==== DOCUMENT TEXT

Re: snapvault lag keeps growing

HOAGLALJ1 · ‎2012-05-10

Using snapvault to backup nightly 20 Windows 2008 R2 servers.

Snapvault status shows the lag time growing each day for one server, see attached screenshot

- it had been working fine for months

- there is plenty of space on the NetApp 2040

- the lag time is now over 300 hours. Normally, the nightly backups complete in an hour or less.

- pinging the server indicates "servername is alive"

That's the depth of my knowledge - can someone suggest what else I can check?

Thank you in advance.

haenggi · ‎2012-05-10

The Snapvault Service on the Windows Host is running?

What do you see in the /etc/messages file on the storage controller at the time the snapvault update should start?

HOAGLALJ1 · ‎2012-05-10

Thank you for your quick reply.

Yes, the Snapvault Service is running on the Windows Host. I also successfully restarted it, when I noticed it was missing the backups.

To see the /etc/messages folder on a regular Linux box, I would use the cd command. It appears several “standard” Linux commands are not available on the storage controller. Therefore I am not sure how to look at the files?

========

→ WRITTEN TASK
According to the snapvault forum thread, how long is the lag time for the affected server now?

==== DATASET RECORDS

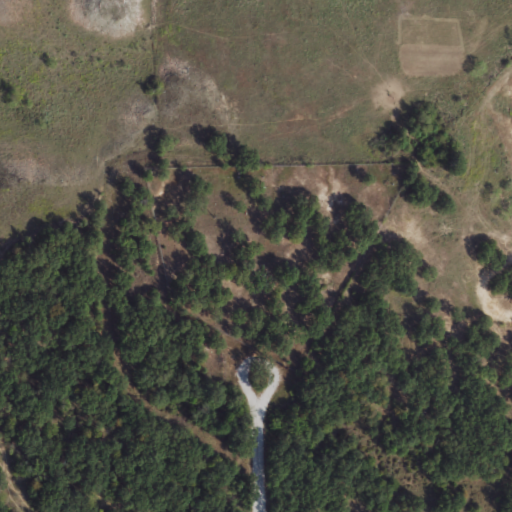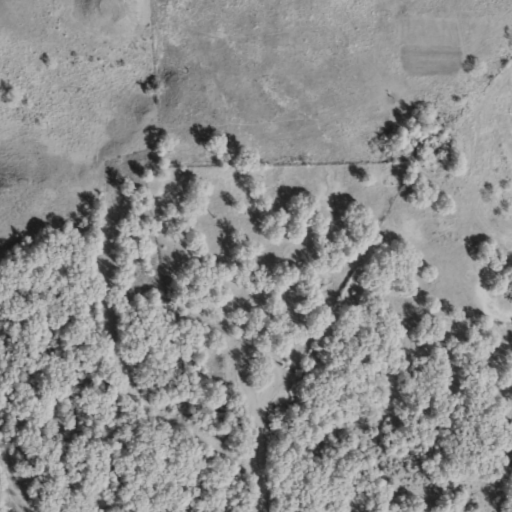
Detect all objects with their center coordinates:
park: (267, 242)
road: (255, 360)
road: (258, 458)
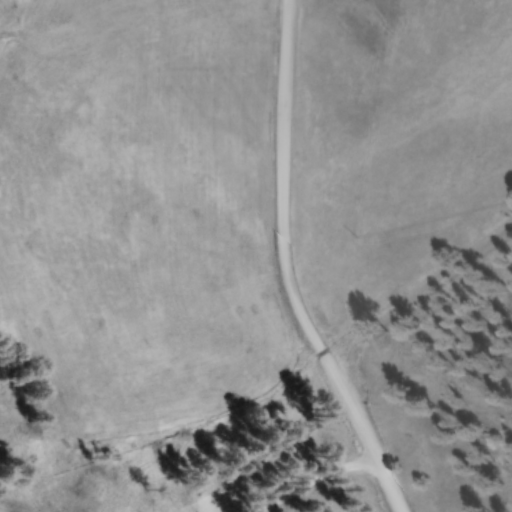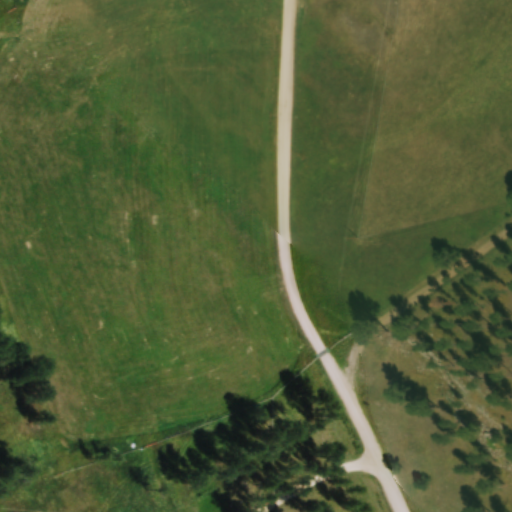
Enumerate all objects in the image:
road: (276, 198)
road: (411, 289)
road: (372, 446)
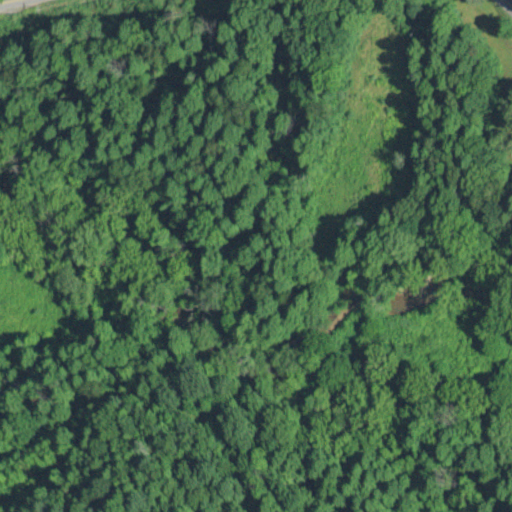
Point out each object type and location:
road: (260, 4)
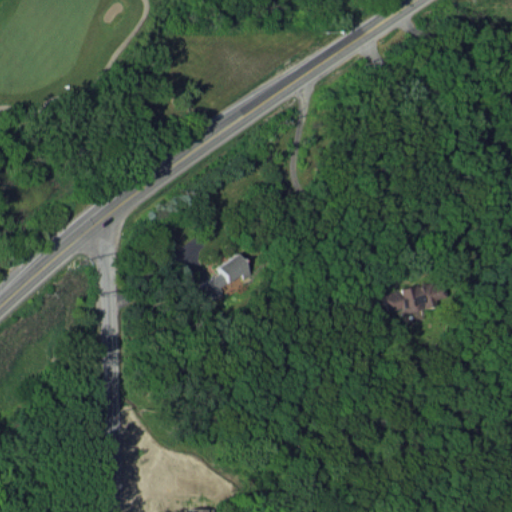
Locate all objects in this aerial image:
road: (451, 46)
road: (92, 86)
road: (431, 95)
road: (199, 143)
road: (307, 199)
building: (221, 274)
building: (409, 295)
road: (105, 359)
building: (191, 509)
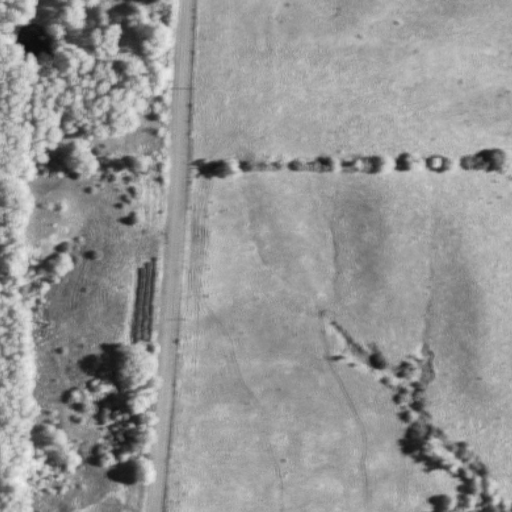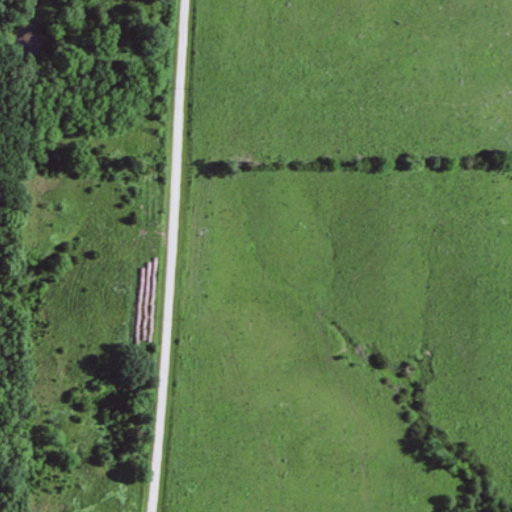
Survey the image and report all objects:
road: (164, 256)
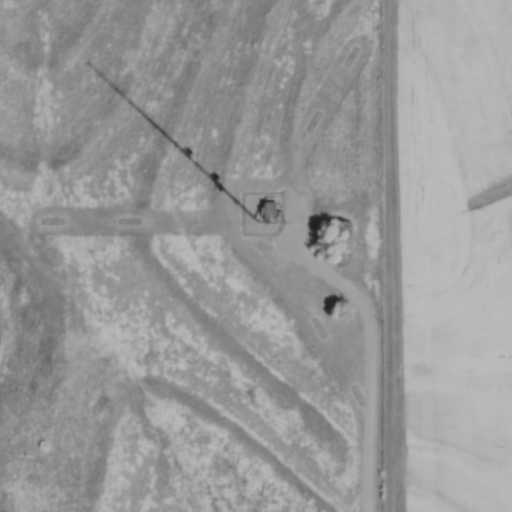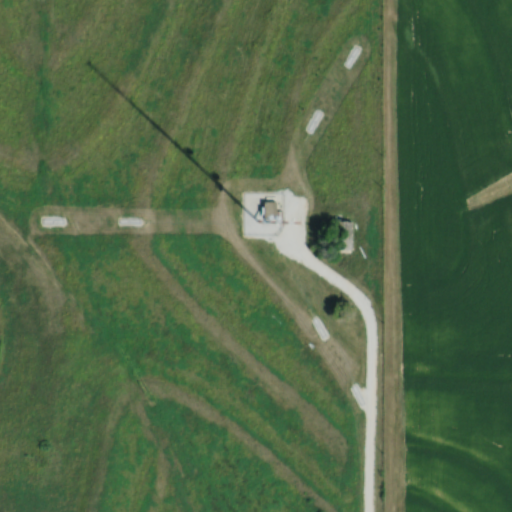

========

→ SOLUTION FOR THIS TASK
Over 300 hours.